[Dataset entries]
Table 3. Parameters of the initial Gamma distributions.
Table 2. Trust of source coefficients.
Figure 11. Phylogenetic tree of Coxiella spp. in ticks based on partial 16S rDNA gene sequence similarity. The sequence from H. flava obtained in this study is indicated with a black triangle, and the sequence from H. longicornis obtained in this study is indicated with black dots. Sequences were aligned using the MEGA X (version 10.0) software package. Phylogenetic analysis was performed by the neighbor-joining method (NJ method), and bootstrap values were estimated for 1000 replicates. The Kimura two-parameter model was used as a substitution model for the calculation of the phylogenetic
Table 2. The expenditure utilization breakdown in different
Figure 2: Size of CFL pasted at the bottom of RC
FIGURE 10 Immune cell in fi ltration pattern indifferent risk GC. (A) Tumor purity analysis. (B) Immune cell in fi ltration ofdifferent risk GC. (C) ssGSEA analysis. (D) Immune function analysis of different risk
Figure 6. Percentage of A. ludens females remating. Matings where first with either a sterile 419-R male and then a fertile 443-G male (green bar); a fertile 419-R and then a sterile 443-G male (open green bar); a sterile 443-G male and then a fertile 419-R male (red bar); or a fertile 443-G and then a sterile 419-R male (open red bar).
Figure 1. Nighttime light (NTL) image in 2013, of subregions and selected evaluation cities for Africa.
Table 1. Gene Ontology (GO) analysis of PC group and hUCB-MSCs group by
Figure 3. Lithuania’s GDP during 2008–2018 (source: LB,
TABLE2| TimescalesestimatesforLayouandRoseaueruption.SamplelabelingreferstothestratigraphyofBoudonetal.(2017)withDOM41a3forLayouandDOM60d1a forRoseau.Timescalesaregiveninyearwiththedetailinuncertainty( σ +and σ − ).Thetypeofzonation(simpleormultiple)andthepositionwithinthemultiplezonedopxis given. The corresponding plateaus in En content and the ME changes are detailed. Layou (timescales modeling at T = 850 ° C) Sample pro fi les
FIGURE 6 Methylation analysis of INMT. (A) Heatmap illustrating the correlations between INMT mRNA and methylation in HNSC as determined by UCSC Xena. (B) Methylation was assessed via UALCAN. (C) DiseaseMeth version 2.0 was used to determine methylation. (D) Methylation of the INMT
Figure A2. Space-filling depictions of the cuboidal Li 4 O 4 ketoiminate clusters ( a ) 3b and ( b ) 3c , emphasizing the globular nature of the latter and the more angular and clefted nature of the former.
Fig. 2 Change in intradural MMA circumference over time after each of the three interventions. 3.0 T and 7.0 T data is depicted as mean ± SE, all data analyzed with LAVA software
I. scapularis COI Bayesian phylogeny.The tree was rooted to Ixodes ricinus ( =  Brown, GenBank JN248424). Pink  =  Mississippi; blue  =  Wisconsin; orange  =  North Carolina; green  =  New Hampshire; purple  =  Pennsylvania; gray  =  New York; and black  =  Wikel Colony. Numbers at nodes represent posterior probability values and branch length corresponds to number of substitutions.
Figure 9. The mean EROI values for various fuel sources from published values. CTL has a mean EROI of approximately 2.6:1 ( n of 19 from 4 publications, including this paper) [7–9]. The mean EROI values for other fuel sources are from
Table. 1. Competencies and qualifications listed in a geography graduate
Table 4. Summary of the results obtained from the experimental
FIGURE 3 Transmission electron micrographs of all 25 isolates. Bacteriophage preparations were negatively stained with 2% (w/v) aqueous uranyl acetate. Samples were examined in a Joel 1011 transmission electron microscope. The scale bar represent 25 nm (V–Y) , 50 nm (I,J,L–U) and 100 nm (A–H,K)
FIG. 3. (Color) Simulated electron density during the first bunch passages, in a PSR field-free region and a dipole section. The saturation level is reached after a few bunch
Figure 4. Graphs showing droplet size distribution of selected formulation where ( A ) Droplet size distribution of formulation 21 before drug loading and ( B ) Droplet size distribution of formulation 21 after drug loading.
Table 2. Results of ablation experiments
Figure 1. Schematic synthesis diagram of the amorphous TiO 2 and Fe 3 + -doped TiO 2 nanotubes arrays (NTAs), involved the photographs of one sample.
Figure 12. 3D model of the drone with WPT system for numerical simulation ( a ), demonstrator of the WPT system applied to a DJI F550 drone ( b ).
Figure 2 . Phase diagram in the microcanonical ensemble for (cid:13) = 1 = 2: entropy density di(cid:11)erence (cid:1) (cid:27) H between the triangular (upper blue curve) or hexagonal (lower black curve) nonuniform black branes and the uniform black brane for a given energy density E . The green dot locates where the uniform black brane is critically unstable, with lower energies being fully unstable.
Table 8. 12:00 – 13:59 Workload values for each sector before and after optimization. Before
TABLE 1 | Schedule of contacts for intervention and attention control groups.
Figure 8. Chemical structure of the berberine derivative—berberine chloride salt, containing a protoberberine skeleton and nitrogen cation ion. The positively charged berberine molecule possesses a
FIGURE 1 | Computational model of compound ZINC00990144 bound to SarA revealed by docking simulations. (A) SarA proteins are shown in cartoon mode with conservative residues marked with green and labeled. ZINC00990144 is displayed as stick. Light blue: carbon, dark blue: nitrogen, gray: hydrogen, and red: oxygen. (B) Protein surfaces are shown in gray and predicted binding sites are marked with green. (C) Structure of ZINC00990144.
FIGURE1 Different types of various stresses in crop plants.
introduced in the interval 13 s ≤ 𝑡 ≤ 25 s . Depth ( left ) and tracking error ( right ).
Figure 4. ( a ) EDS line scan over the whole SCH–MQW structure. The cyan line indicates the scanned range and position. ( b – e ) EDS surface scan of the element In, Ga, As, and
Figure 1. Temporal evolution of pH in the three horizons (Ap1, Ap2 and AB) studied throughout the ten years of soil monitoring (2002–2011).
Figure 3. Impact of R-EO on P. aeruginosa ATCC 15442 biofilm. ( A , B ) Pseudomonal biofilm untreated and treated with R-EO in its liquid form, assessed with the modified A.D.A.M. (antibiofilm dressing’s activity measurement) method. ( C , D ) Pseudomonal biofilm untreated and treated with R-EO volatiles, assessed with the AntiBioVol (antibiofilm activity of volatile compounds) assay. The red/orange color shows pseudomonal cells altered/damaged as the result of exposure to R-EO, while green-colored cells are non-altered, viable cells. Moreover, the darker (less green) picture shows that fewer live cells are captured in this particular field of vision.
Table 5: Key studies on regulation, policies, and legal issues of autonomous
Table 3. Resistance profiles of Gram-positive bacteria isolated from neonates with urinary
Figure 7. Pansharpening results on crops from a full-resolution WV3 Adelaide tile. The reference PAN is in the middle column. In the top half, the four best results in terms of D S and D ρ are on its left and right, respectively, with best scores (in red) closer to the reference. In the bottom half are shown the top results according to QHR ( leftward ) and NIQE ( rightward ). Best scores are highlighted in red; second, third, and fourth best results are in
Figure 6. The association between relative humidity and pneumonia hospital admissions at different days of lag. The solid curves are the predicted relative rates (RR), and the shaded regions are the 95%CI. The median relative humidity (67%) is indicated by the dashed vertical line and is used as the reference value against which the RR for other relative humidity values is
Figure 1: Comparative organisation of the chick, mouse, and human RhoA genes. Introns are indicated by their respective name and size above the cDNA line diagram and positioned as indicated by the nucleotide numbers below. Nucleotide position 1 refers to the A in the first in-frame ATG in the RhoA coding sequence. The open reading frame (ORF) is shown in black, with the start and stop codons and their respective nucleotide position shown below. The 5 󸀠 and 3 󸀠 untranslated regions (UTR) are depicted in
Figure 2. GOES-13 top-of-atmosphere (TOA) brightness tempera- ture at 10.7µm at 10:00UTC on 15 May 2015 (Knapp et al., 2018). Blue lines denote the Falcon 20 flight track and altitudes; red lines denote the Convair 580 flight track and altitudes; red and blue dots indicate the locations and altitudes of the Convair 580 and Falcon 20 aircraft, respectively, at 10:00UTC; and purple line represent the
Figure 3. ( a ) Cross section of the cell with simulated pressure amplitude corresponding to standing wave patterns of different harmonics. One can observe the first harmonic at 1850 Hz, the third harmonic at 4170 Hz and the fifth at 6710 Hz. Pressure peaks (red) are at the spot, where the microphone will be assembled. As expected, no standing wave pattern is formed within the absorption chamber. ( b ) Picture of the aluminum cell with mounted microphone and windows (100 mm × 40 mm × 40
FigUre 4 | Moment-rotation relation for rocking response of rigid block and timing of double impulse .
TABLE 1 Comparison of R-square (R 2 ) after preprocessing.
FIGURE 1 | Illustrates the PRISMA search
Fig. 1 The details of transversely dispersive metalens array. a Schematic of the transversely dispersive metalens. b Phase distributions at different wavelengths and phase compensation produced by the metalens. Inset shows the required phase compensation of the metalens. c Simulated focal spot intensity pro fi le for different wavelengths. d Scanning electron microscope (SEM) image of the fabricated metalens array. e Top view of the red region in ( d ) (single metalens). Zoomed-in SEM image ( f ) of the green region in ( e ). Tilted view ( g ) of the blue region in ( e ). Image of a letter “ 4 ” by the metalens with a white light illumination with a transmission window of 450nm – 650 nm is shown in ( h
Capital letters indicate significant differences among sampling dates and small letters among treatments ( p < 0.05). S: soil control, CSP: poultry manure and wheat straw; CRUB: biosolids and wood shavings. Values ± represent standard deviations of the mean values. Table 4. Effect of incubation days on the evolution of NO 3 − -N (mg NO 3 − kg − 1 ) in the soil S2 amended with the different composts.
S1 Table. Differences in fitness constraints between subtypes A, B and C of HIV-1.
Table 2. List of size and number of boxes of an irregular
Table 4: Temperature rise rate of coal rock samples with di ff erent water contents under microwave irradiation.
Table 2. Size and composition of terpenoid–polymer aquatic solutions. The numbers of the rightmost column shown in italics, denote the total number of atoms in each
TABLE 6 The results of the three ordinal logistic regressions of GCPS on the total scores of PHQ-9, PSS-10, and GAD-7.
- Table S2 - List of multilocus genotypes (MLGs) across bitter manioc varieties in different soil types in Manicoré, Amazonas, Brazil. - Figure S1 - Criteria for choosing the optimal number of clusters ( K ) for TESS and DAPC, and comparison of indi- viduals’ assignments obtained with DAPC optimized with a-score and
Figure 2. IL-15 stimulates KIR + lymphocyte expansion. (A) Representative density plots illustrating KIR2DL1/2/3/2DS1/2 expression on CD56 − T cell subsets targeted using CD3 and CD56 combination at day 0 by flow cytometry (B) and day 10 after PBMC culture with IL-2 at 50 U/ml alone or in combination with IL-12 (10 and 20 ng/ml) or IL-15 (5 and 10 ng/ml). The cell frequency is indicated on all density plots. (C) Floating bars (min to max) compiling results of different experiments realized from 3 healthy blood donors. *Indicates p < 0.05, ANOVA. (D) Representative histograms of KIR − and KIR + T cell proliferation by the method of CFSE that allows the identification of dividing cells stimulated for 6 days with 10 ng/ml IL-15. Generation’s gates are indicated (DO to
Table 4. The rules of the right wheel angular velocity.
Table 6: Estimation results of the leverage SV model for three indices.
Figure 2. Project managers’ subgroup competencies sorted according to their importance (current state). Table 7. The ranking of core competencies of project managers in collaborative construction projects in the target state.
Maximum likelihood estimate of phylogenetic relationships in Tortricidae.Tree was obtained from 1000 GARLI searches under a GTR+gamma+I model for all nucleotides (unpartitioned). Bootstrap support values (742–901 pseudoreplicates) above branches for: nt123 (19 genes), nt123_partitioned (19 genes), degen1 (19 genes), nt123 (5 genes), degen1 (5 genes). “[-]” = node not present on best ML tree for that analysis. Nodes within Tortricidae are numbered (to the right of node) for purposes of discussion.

§ Try it: Tell how many lines of the data above include the string "total", with no other text in the answer.

§ Response area: 2